I bet something happened in the Vuelta today. Not sure what, because I haven't been paying attention, but I can guess. Today it was hot. Really hot. It's hot in Spain this time of year, and today was no exception. It was also hilly, because Spain is also not flat. Some guy would have attacked out of the parking lot, because I hear the Spanish are into siestas, and they would have wanted to get things over with by 3ish or so. Another guy played it smart and did not attack out of the parking lot, he attacked later in the race and won. He's probably not the guy you expected to win either, but he's got heart, and maybe something a little extra in the bottles...

I got the competetive edge this morning by staying at Stumptown for an extra cup of coffee before I hit the track. I hear hydration's important, and coffee's mostly water.

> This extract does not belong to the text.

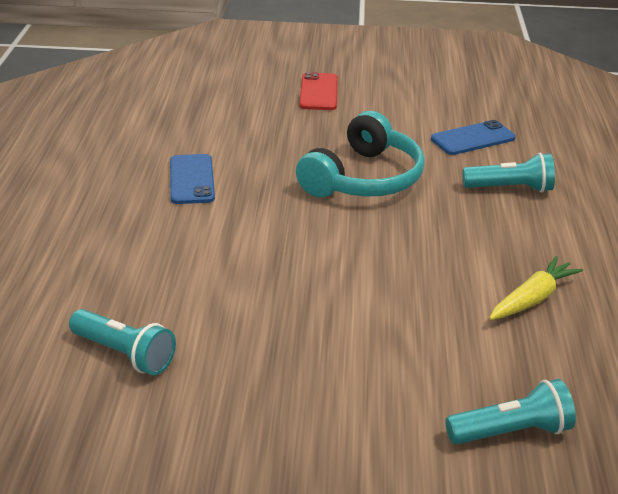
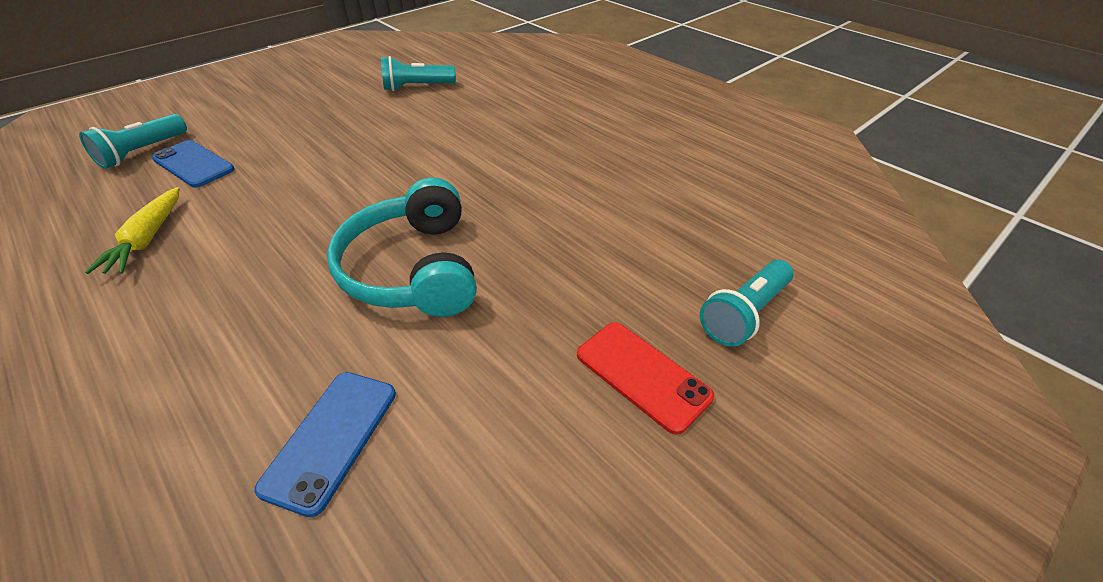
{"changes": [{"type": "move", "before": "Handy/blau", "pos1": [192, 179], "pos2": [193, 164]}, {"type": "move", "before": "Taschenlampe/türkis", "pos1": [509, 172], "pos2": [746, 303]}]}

Couple hours of efforts later and I'm ready for a nap, just in time to rush to work. Sounds like coffee time.

Friday, August 18, 2006

Photobloggin'


Andy Smalls. Rennaissance Man.


Ramming speed in Raetehi, NZ


Staredown Championships '06.


New team van. Just needs a black paint job.


Breakfast of champions

DT

Coffee Time

As summer winds down, life at the bike shop gets wierd. Managers get tense as profits fall, staff gets restless as the shop stays empty regardless of the sunny weather. Most of the people who make it through the doors these days are either "just looking" or in for a tube and some energy gels. Neko Case is singing about stars again. Clouds are hanging around too long in the morning. Solomon thinks Summer is dying. I need to get to the beach this summer before it's dead.

Watched some poor woman case it on her motorcycle in front of the shop yesterday. Big, bright red jeep is stopped at a light, she's not paying too much attention, careens toward the jeep and turns to see it, smacks on the brakes at the last minute (which sends her right hand off the bar), she executes a frantic rodeo impression for a split second and finally gets bucked to the ground. Fortunately this all happens at about 20 mph, so she doesn't look too bad, but is a living example of why you shouldn't ride your motorcycle in a t-shirt, velour sweatpants, Teva sandals and no gloves... Fire is on scene immediately and has her on a long backboard before you can say "where's AMR?" Ambulance arrives a solid 20 minutes later. A good natured homeless guy tries to direct traffic on Sandy around the giant Portland Fire rig, but the police shoo him away at his most glorious citizen-in-charge moment.

Dick Speers' back in the mother country and Tuckerman's headed back on Saturday, so we had a little send-off last night. All was good untill he found my phone and began calling everyone in alphabetical order. Including my Dad. At 1 in the morning. Lucky for Tuckerman he didn't pick up.

Not a single person has walked into the shop in the last 2 hours and 13 minutes. I wonder what Ping-Pong's doing right now?